Türkoğlu Ailesi, İnsan Hakları Derneği ve Uluslararası Af Örgütü, devletin ilgili tüm kurumlarına başvurularda bulundu, kampanyalar yürüttü. Soru önergeleriyle konu Meclis'e taşındı. Ancak tüm girişimler sonuçsuz kaldı. Resmi makamlar  Talat Türkoğlu'nun gözaltına alınmadığını ve nerede olduğunu bilinmediklerini söyledi. Gözaltında kaybedilenlerin fotoğraflarını taşıdığı Galatasaray'da artık onun fotoğrafları taşınmaya başladı.

1997  yılında JİTEM mensubu Kasım Açık'ın yaptığı itiraflar basına yansıdı. Talat Türkoğlu'nun eşkâl, kullandığı saat, giysi, ayakkabı, cüzdan bilgilerini ayrıntıları ile veren  Kasım Açık; Onun Edirne yakınlarında bulunan Çadırkent'te polisler, askerler ve itirafçılardan oluşan bir ekip tarafından sorgulandığını açıkladı. Talat Türkoğlu'nun işkence ile öldürülen bedeninin Meriç Nehri'ne atıldığını söyledi. Olay yerinin krokisini çizdi. Olaya katılanların isimlerini verdi. Tüm bunları detaylı bir biçimde yazılı ve imzalı olarak beyan etti.

Bu beyanlar üzerine Türkoğlu Ailesi ek bir soruşturma yapılması için savcılığa başvurdu. Savcılık, etkin bir soruşturma yürütmeden kovuşturmaya yer olmadığı kararı verdi.

AİHM'e taşınan davada ise Türkiye, etkili bir soruşturma yapmadığı ve Talat Türkoğlu'nun yaşama hakkını korumaya yönelik yükümlülüğünü yerine getirmediği gerekçesiyle mahkûm oldu.

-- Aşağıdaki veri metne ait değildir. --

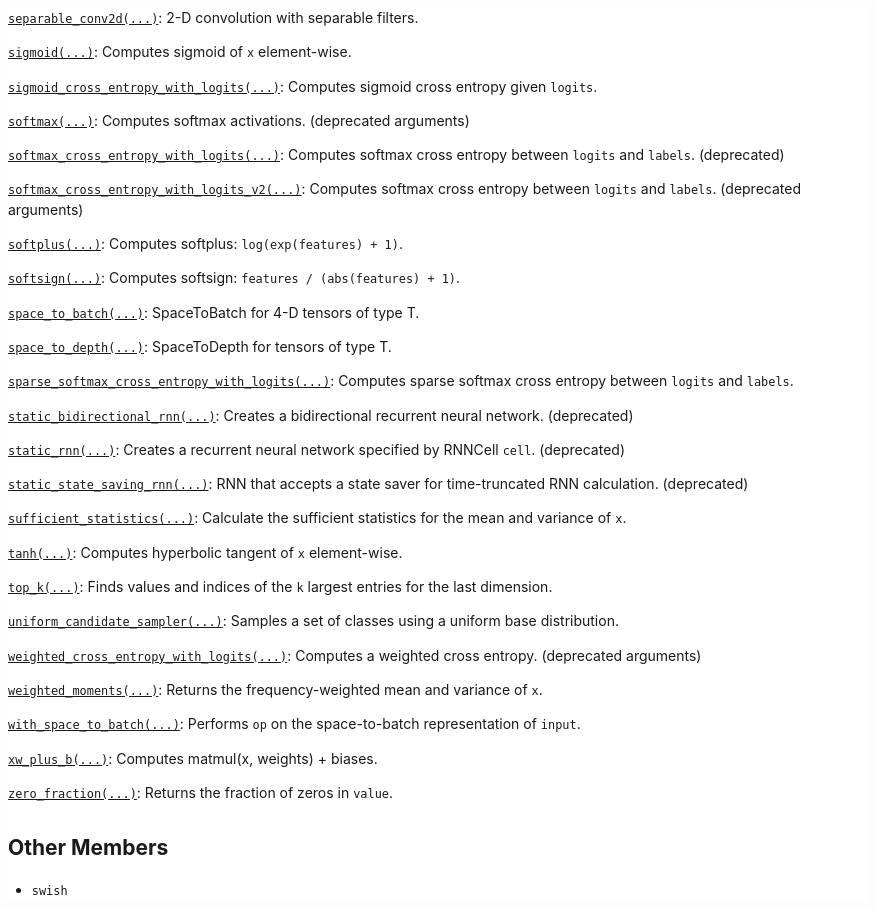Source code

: [`separable_conv2d(...)`](../../../tf/compat/v1/nn/separable_conv2d.md): 2-D convolution with separable filters.

[`sigmoid(...)`](../../../tf/math/sigmoid.md): Computes sigmoid of `x` element-wise.

[`sigmoid_cross_entropy_with_logits(...)`](../../../tf/compat/v1/nn/sigmoid_cross_entropy_with_logits.md): Computes sigmoid cross entropy given `logits`.

[`softmax(...)`](../../../tf/compat/v1/math/softmax.md): Computes softmax activations. (deprecated arguments)

[`softmax_cross_entropy_with_logits(...)`](../../../tf/compat/v1/nn/softmax_cross_entropy_with_logits.md): Computes softmax cross entropy between `logits` and `labels`. (deprecated)

[`softmax_cross_entropy_with_logits_v2(...)`](../../../tf/compat/v1/nn/softmax_cross_entropy_with_logits_v2.md): Computes softmax cross entropy between `logits` and `labels`. (deprecated arguments)

[`softplus(...)`](../../../tf/math/softplus.md): Computes softplus: `log(exp(features) + 1)`.

[`softsign(...)`](../../../tf/nn/softsign.md): Computes softsign: `features / (abs(features) + 1)`.

[`space_to_batch(...)`](../../../tf/compat/v1/space_to_batch.md): SpaceToBatch for 4-D tensors of type T.

[`space_to_depth(...)`](../../../tf/compat/v1/space_to_depth.md): SpaceToDepth for tensors of type T.

[`sparse_softmax_cross_entropy_with_logits(...)`](../../../tf/compat/v1/nn/sparse_softmax_cross_entropy_with_logits.md): Computes sparse softmax cross entropy between `logits` and `labels`.

[`static_bidirectional_rnn(...)`](../../../tf/compat/v1/nn/static_bidirectional_rnn.md): Creates a bidirectional recurrent neural network. (deprecated)

[`static_rnn(...)`](../../../tf/compat/v1/nn/static_rnn.md): Creates a recurrent neural network specified by RNNCell `cell`. (deprecated)

[`static_state_saving_rnn(...)`](../../../tf/compat/v1/nn/static_state_saving_rnn.md): RNN that accepts a state saver for time-truncated RNN calculation. (deprecated)

[`sufficient_statistics(...)`](../../../tf/compat/v1/nn/sufficient_statistics.md): Calculate the sufficient statistics for the mean and variance of `x`.

[`tanh(...)`](../../../tf/math/tanh.md): Computes hyperbolic tangent of `x` element-wise.

[`top_k(...)`](../../../tf/math/top_k.md): Finds values and indices of the `k` largest entries for the last dimension.

[`uniform_candidate_sampler(...)`](../../../tf/random/uniform_candidate_sampler.md): Samples a set of classes using a uniform base distribution.

[`weighted_cross_entropy_with_logits(...)`](../../../tf/compat/v1/nn/weighted_cross_entropy_with_logits.md): Computes a weighted cross entropy. (deprecated arguments)

[`weighted_moments(...)`](../../../tf/compat/v1/nn/weighted_moments.md): Returns the frequency-weighted mean and variance of `x`.

[`with_space_to_batch(...)`](../../../tf/nn/with_space_to_batch.md): Performs `op` on the space-to-batch representation of `input`.

[`xw_plus_b(...)`](../../../tf/compat/v1/nn/xw_plus_b.md): Computes matmul(x, weights) + biases.

[`zero_fraction(...)`](../../../tf/math/zero_fraction.md): Returns the fraction of zeros in `value`.

## Other Members

* `swish` <a id="swish"></a>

AİHM'in Türkiye'yi mahkûm etmesinin ardından İHD avukatı Gülizar Tuncer, Edirne Savcılığı'na dilekçe ile başvurarak AİHM'in verdiği mahkûmiyet kararı gereği, soruşturmanın derinleştirilerek sürdürülmesi talebinde bulundu. Edirne Savcılığı, evrensel hukuka aykırı bir biçimde zamanaşımı süresinin dolduğu gerekçesiyle, kovuşturmaya yer olmadığı kararı verdi. Bu karar üzerine yapılan itiraz başvurusu reddedildi. Aile 18 Ağustos 2016 tarihinde Anayasa Mahkemesi'ne başvurdu.

Anayasa Mahkemesi de 2020 yılında başvurunun diğer kabul edilebilirlik koşulları yönünden incelenmeksizin süre aşımı nedeniyle kabul edilemez olduğuna karar verdi. İç hukuk yollarından sonuç alamayan aile tekrar AİHM'e başvurdu.

Kısacası Talat Türkoğlu'nun gözaltında kaybedilmesi ile ilgili suça karışan JİTEM mensubunun itiraflarına, AİHM' in Türkiye'yi mahkum etmesine  ve tüm başvuru yolları denenmesine rağmen hukuk işletilmedi zamanaşımı devreye sokularak  dosya kapatıldı.

Ziyneti Türkoğlu son nefesine kadar gözü yolda, kulağı seste oğlunu bekledi. Talat'ın akıbetini çocuklarına emanet ederek aramızdan ayrıldı.